Por Franco Cerutti

Abbracciare la nostra esistenza terrena.

Da sempre mi affascina riflettere sulla differenza sottile tra il nostro pianeta, che fluttua solitario nello spazio cosmico, e la realtà quotidiana che viviamo ogni giorno. C’è quella grande sfera che ci ospita, con i suoi oceani e continenti, e poi tutto ciò che nasce e si sviluppa sulla sua superficie: esseri viventi, paesaggi, cicli naturali che si susseguono senza sosta.

Ciò che però mi tocca più nel profondo è la nostra condizione umana, così profondamente legata al corpo, alle emozioni e al tempo che scorre inesorabile. È esattamente questa consapevolezza della finitezza che dà un peso unico e un valore autentico a ogni singolo momento. Senza una fine, forse niente avrebbe davvero importanza.

Per troppo tempo ci hanno insegnato a guardare con sospetto tutto ciò che è materiale e legato alla vita di quaggiù, come se la vera essenza stesse solo in dimensioni spirituali eterne e lontane dal nostro mondo quotidiano. Io rifiuto completamente questa visione antiquata. Sono convinto che una filosofia autentica debba partire proprio dal riconoscere e celebrare ciò che abbiamo qui e ora, con passione e dedizione.

---*---

Nel testo sull'esistenza terrena, a che cosa è «così profondamente legata» la nostra condizione umana? Elenca tutti i termini indicati. Le voci riportate qui provengono da un'altra fonte.

Voci salvate

---*---

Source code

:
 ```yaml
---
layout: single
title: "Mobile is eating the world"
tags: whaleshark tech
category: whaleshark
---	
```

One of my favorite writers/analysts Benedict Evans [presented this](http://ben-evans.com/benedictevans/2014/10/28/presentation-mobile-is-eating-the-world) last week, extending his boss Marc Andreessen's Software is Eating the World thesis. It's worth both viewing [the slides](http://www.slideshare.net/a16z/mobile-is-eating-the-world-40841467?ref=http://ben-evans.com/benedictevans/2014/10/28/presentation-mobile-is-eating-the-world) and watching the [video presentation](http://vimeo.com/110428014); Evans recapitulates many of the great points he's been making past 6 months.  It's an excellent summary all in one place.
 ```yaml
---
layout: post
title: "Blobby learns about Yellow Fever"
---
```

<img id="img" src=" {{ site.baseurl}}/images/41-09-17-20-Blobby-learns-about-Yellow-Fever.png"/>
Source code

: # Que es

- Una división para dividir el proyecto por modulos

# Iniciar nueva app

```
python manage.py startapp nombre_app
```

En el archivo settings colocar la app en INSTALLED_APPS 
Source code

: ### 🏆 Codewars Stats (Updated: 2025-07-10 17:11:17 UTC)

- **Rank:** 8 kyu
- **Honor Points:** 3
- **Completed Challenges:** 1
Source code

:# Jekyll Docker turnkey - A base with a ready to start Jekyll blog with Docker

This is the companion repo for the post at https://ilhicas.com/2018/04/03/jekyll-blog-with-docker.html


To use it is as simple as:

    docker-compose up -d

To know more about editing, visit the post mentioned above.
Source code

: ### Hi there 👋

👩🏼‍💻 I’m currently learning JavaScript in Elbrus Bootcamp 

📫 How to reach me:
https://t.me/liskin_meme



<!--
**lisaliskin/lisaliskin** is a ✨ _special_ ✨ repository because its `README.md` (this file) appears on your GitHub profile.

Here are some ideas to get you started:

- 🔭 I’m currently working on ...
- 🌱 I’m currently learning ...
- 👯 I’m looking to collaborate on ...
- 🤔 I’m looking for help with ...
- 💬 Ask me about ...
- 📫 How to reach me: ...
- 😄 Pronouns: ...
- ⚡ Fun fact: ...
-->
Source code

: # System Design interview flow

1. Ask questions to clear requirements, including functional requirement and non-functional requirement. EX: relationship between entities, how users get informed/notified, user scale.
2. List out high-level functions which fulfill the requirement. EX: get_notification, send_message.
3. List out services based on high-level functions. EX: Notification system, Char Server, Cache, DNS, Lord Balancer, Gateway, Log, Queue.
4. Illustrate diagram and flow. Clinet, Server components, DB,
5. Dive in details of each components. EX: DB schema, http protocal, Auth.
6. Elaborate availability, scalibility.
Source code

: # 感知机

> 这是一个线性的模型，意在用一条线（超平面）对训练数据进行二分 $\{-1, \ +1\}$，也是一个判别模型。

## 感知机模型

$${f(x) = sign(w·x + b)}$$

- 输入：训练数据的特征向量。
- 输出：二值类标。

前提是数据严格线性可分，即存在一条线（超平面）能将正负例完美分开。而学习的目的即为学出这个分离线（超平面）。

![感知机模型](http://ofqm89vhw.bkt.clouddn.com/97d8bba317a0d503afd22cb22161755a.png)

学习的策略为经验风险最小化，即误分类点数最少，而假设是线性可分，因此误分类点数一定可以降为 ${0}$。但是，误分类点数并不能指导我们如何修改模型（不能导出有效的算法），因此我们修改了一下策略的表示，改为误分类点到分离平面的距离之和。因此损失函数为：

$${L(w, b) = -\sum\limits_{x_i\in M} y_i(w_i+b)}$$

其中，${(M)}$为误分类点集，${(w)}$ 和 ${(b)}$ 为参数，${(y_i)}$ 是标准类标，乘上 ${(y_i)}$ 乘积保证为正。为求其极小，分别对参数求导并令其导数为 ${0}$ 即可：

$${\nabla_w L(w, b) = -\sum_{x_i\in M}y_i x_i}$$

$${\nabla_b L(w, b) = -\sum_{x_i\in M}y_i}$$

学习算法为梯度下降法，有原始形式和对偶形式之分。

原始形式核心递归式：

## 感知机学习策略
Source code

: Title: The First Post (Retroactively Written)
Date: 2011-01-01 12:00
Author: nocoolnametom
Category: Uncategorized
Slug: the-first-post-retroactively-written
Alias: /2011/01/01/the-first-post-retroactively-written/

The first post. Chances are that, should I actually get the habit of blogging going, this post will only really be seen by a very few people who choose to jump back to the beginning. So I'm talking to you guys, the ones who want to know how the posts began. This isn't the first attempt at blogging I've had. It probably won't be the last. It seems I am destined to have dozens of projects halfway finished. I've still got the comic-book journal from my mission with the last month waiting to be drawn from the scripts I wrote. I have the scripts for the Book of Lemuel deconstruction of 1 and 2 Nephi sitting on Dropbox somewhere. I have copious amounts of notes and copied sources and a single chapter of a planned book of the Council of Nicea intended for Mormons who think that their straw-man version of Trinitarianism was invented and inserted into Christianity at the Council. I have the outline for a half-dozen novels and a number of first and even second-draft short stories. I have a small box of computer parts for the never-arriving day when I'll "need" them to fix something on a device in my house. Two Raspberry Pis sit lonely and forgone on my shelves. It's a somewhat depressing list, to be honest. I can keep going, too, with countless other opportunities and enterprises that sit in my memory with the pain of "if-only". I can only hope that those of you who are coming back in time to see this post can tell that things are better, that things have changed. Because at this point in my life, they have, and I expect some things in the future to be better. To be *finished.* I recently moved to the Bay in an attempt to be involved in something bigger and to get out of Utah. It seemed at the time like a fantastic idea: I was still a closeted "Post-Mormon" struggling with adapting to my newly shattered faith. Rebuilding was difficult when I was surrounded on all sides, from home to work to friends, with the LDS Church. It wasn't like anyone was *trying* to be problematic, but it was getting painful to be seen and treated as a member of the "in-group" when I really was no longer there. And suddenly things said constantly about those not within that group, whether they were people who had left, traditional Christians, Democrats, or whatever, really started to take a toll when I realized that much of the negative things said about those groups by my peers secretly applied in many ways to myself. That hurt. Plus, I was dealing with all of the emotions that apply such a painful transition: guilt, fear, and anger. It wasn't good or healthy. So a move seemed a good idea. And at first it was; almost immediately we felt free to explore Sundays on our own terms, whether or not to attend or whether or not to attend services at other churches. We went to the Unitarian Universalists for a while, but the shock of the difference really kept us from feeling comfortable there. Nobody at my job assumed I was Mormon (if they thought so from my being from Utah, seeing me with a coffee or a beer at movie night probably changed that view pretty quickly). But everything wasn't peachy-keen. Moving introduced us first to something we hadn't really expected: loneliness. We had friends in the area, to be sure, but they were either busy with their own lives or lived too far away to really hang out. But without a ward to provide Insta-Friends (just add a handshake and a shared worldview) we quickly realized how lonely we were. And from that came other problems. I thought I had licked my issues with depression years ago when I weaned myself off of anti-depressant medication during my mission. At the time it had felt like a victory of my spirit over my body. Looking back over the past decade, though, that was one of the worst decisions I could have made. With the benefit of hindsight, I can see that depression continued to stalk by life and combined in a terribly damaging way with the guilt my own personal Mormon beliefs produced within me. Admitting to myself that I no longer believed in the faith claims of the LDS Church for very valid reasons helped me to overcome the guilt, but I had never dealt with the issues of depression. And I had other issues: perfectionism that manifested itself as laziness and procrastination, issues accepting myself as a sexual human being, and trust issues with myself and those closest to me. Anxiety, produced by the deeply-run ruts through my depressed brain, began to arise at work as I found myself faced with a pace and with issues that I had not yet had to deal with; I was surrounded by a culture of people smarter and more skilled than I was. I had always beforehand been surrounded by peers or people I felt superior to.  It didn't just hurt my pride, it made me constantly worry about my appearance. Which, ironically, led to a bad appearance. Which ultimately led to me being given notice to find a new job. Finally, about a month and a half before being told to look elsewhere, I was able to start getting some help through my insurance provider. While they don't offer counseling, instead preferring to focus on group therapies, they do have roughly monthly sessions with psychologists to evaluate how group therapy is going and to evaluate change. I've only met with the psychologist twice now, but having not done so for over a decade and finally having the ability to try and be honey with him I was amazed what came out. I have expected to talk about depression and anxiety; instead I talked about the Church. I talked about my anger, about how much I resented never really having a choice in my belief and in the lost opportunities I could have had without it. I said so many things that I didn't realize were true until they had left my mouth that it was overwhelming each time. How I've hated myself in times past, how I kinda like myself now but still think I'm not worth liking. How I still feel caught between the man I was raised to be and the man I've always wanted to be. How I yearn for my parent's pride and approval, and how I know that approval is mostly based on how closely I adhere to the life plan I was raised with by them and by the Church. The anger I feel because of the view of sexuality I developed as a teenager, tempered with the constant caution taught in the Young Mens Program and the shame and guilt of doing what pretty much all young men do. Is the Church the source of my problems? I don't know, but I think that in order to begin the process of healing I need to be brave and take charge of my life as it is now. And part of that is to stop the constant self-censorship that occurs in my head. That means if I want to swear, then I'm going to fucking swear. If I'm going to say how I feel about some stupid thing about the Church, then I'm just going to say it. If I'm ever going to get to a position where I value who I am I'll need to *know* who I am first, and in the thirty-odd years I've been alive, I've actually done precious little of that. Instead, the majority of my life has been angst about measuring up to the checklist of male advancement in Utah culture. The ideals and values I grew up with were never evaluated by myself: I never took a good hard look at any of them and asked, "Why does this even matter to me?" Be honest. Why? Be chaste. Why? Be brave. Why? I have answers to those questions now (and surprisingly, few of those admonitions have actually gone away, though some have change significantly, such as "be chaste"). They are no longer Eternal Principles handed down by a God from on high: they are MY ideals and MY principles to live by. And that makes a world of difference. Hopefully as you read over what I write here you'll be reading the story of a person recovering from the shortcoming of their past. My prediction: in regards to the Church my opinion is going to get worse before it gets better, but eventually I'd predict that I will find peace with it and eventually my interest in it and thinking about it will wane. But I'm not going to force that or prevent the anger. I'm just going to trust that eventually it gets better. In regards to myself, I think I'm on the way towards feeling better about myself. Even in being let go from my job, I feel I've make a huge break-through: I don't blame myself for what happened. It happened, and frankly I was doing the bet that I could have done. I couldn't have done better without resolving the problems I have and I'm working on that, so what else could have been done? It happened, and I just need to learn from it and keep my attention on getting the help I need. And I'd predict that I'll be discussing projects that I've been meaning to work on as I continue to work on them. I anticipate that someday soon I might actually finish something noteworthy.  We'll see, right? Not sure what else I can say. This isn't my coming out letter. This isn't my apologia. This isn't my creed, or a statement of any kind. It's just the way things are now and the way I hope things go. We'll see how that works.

---*---

Risposta all'esercizio
- al corpo
- alle emozioni
- al tempo che scorre inesorabile